共にプロジェクトへ取り組む相手がどんな経験をしてきたのか、もしくは、自分が必要とする分野に関わりのある相手なのかがあらかじめ分かって一緒に進むことができたらスムーズですよね。」
と、これからの時代を踏まえた意見を話されました。
会社員時代を経て徐々にフリーランスへと転身するのも働き方のひとつ
新たな働き方の事例を紹介されたのは、現在フリーのエンジニアとして活動されている浅川幸宣氏。
浅川さんは、会社員時代を経てフリーランスとして独立。現在はThe Guild OBPというフリーランス4名で作ったギルド組織としての活動を紹介されました。
ギルド組織とは、一人ではなくグループを組んで活動する “同業組合”。
浅川さん自身は大企業の会社員で勤められ、会社員の傍らフリーランスになった時を考えてセミナーなどへ参加。徐々に転身する流れを作り、2018年に念願叶ってフリーランスとして独立。独立後、はじめは一人で活動されていたものの、ギルドに所属することによってフリーランスながらも仕事仲間を作り、働かれています。
“大企業の会社員”という立場から飛び出し、個人事業主として充実している浅川さんの働き方について、参加者の皆さんも真剣に聞き入ります。
リアルな情報を知ることでイメージが固まった
参加者の中にはOBPエリアで働かれる会社員の方もおられました。
自身が働き方改革に関するお仕事を会社でされているという40代男性にお話を伺いました。

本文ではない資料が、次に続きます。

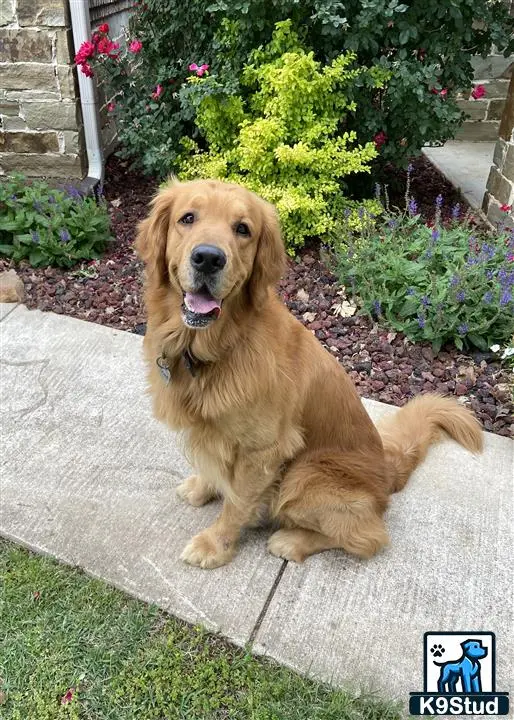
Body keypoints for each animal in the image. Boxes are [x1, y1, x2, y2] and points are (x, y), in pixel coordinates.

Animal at [135, 180, 480, 568]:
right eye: (187, 218)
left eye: (243, 229)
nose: (208, 258)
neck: (218, 346)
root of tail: (388, 471)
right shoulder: (213, 434)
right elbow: (216, 470)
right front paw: (202, 487)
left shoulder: (263, 450)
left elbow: (236, 503)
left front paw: (215, 545)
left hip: (305, 474)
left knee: (370, 537)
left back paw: (292, 540)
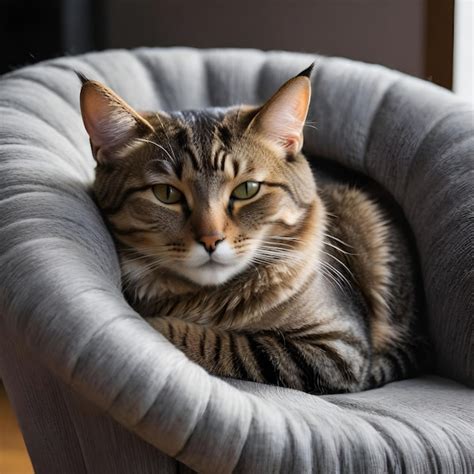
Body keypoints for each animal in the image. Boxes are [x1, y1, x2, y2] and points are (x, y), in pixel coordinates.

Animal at [78, 65, 426, 392]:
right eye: (166, 194)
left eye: (247, 189)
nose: (211, 239)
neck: (209, 295)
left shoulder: (337, 348)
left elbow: (225, 344)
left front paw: (157, 325)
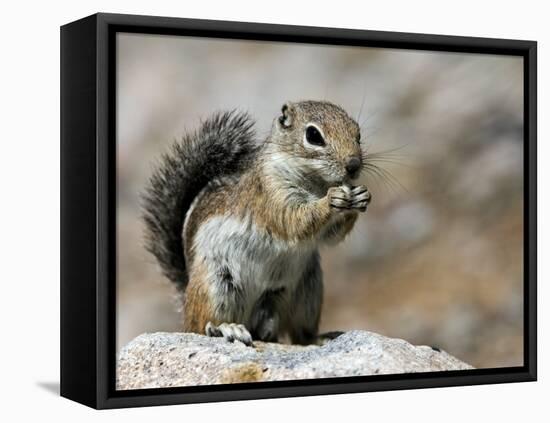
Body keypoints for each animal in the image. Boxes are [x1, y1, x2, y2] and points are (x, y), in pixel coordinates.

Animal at [144, 101, 374, 346]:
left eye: (358, 134)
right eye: (313, 135)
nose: (354, 165)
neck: (315, 183)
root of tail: (186, 294)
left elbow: (331, 237)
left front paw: (361, 196)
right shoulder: (271, 194)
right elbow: (294, 221)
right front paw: (331, 200)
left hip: (307, 292)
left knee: (299, 334)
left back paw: (317, 338)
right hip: (216, 285)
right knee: (200, 326)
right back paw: (226, 328)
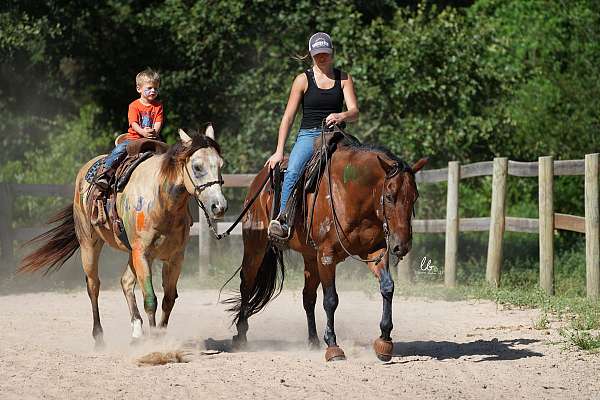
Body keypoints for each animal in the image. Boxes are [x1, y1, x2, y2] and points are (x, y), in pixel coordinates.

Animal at [19, 126, 227, 346]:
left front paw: (160, 336)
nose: (219, 206)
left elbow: (169, 299)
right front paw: (155, 342)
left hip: (130, 253)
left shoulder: (175, 257)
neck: (162, 201)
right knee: (93, 286)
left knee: (125, 282)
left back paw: (136, 331)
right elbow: (150, 299)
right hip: (89, 245)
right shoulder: (142, 254)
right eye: (197, 166)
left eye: (221, 164)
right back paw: (99, 337)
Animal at [226, 135, 426, 362]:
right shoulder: (326, 256)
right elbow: (331, 300)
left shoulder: (375, 252)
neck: (351, 193)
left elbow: (387, 287)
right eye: (390, 196)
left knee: (308, 297)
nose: (402, 245)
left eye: (414, 197)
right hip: (255, 246)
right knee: (247, 284)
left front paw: (384, 340)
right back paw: (241, 336)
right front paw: (332, 345)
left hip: (309, 258)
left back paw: (312, 341)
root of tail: (258, 182)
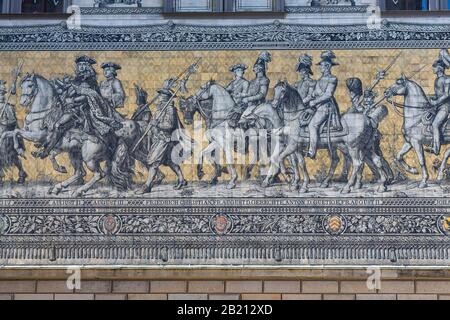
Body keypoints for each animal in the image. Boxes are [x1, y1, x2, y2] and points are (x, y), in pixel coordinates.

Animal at [0, 73, 141, 196]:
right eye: (21, 85)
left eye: (30, 85)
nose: (23, 102)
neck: (44, 111)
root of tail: (113, 138)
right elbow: (9, 133)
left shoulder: (38, 135)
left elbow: (16, 132)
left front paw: (20, 150)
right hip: (75, 154)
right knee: (80, 172)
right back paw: (58, 187)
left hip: (88, 158)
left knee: (98, 174)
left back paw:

「働き方改革によって会社での残業時間に制限が設けられ、平日の夜もプライベートの時間が増えました。一方で収入面は減ることになります。できた時間を自己のために使ったり、副業でやったことを本業に活かしたり、そういったことを会社側と労働者側お互いに理解を深められないかと思い参加しました。
また、個人的にも副業を考えていて、自分の収入を持ったまま定年退職をしたい思いがあります。今は会社組織の一部にいて働いているだけなので、画一的な働き方だけでは足元をすくわれるのではないかという不安を持っています。
今日は普段お会いすることのないフリーランスの方と交流でき、リアルを知ることができました。しかしまだ具体的に見えないことも多いですね。例えばフリーランスで、特に家庭を持たれている方などは一体どうやって生計を立てているのか、自分には想像が及びません。暫くはこうやって情報交換の場に出てイメージを固めたいです。」
会社に勤めながらも今後自分が安心できる働き方が何かを探していると、お答えくださいました。
同じ悩みを持つ仲間と越えていける場を
OBPは働き方の情報を集められる場所へ
OBP Styleの取材をしていると、OBPワーカーの方が個々で働き方に関連するテーマのセミナーへ参加しているなど、新しい働き方への意識が徐々に高まっていると感じます。
副業・フリーランス・パラレルキャリア・リモートワーク・プロボノ・共創…等々、働き方に関する様々なワードが飛び交う昨今。それは同時に選択肢の幅が広がっているとも言えます。
コレハタナイトは今後もテーマを変えて、シリーズ化されるとのこと。次回は『自由な働き方』『リモートワーク』がテーマです。
働き方改革によってアフター5にゆとりができた方も多いのではないでしょうか?
仕事もプライベートも有意義に変えていく、そんな自分に合った働き方をOBPで見つけることができるかもしれません。